As if the recent BP issues weren't enough, the Chicago Tribune is now reporting on another game of permit wrangling between the Indiana Department of Environmental Management and the U.S. Steel Corporation.
According to the article, Indiana regulators are reviewing a proposed change to the permit for U.S. Steel's Gary Works mill in Gary, Indiana. In contrast to the BP situation (where BP was specifially requesting permission to increase dumping), U.S. Steel officials maintain that the new proposal will not allow for an increase in dumping of pollutants into the Grand Calument River, which empties into Lake Michigan. Currently, the Gary Works (15 miles SE of Chicago) is one of the largest water polluters in the area, producing 1.7 million pounds of oil, grease, metals and chemicals in 2005 (though that is a significant decrease from the 3.2 million pounds recorded in 2000).
U.S. Steel reports discharging oil, grease, lead, arsenic, benzene, fluoride and nitrates from the mill. The proposed permit failed to include limits on emissions at all discharge points. Additionally, the limit on chromium has been decreased. The average allowable amount of chromium dumped in the Grand Calumet would increase 62% (up to 17,702 pounds). Regulators also eliminated specific limits for benzene (chemical that causes immune system damage and cancer), despite a U.S. Steel report of dumping 220 pounds of benzene in 2005. At some discharge points, U.S. Steel is only required to report how much benzene and other pollutants were released in the river.
The permit also gives the company an additional five years to meet federal requirements on other pollutants - federal standards that have been in existence for more than a decade. Under federal law, states are required to renew water permits every five years per the Clean Water Act. The Gary Works permit has not been reissued since 1994 and is one of 10 polluters in Indiana operating under expired permits (including the BP plant in Whiting).

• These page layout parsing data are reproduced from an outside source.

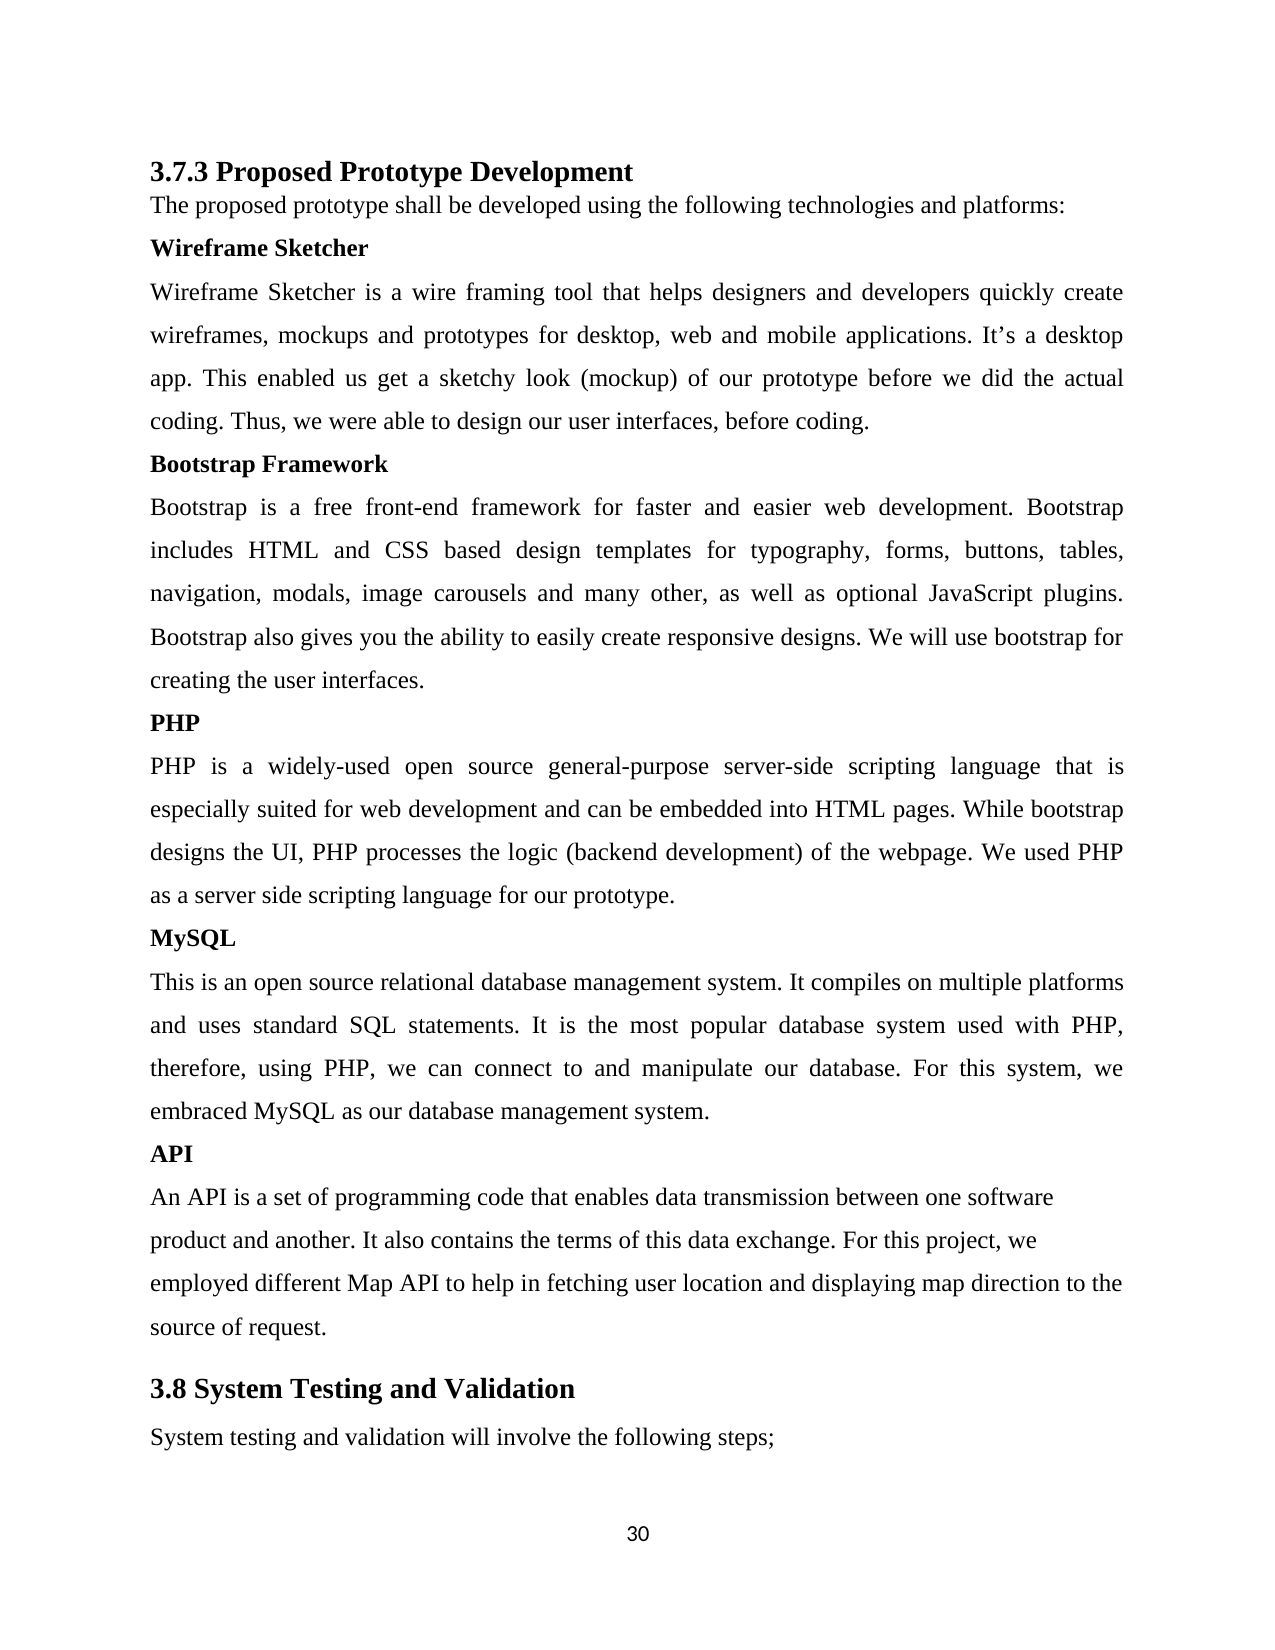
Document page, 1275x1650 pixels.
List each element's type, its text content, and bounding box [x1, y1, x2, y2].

text The proposed prototype shall be developed using the following technologies and platforms: [150, 190, 1125, 219]
subtitle 3.7.3 Proposed Prototype Development [150, 154, 1125, 188]
text PHP is a widely-used open source general-purpose server-side scripting language that is especially suited for web development and can be embedded into HTML pages. While bootstrap designs the UI, PHP processes the logic (backend development) of the webpage. We used PHP as a server side scripting language for our prototype. [150, 751, 1125, 909]
text This is an open source relational database management system. It compiles on multiple platforms and uses standard SQL statements. It is the most popular database system used with PHP, therefore, using PHP, we can connect to and manipulate our database. For this system, we embraced MySQL as our database management system. [150, 967, 1125, 1125]
text Wireframe Sketcher [150, 233, 1125, 262]
text An API is a set of programming code that enables data transmission between one software product and another. It also contains the terms of this data exchange. For this project, we employed different Map API to help in fetching user location and displaying map direction to the source of request. [150, 1182, 1125, 1340]
subtitle 3.8 System Testing and Validation [150, 1371, 1125, 1405]
text API [150, 1139, 1125, 1168]
text Bootstrap Framework [150, 449, 1125, 478]
text System testing and validation will involve the following steps; [150, 1422, 1125, 1450]
text Wireframe Sketcher is a wire framing tool that helps designers and developers quickly create wireframes, mockups and prototypes for desktop, web and mobile applications. It’s a desktop app. This enabled us get a sketchy look (mockup) of our prototype before we did the actual coding. Thus, we were able to design our user interfaces, before coding. [150, 277, 1125, 435]
text MySQL [150, 923, 1125, 952]
text Bootstrap is a free front-end framework for faster and easier web development. Bootstrap includes HTML and CSS based design templates for typography, forms, buttons, tables, navigation, modals, image carousels and many other, as well as optional JavaScript plugins. Bootstrap also gives you the ability to easily create responsive designs. We will use bootstrap for creating the user interfaces. [150, 492, 1125, 693]
text PHP [150, 708, 1125, 737]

As you would expect, the state government and the big corporation are entrenched. U.S. Steel maintains that they are well within safe levels of discharge and are refusing to argue this permit issue in public. The Indiana regulators are pleased that everything is in order, offering a scale-tipping and complex document for perusal by the public. Despite the apparent availability of information, the general public seems at a loss to determine exactly what is being done and why. There is only the certainty that they've been bitten in the ass before and are living beside one of the most polluted sites in the area while the modern day robber barons count their tolls.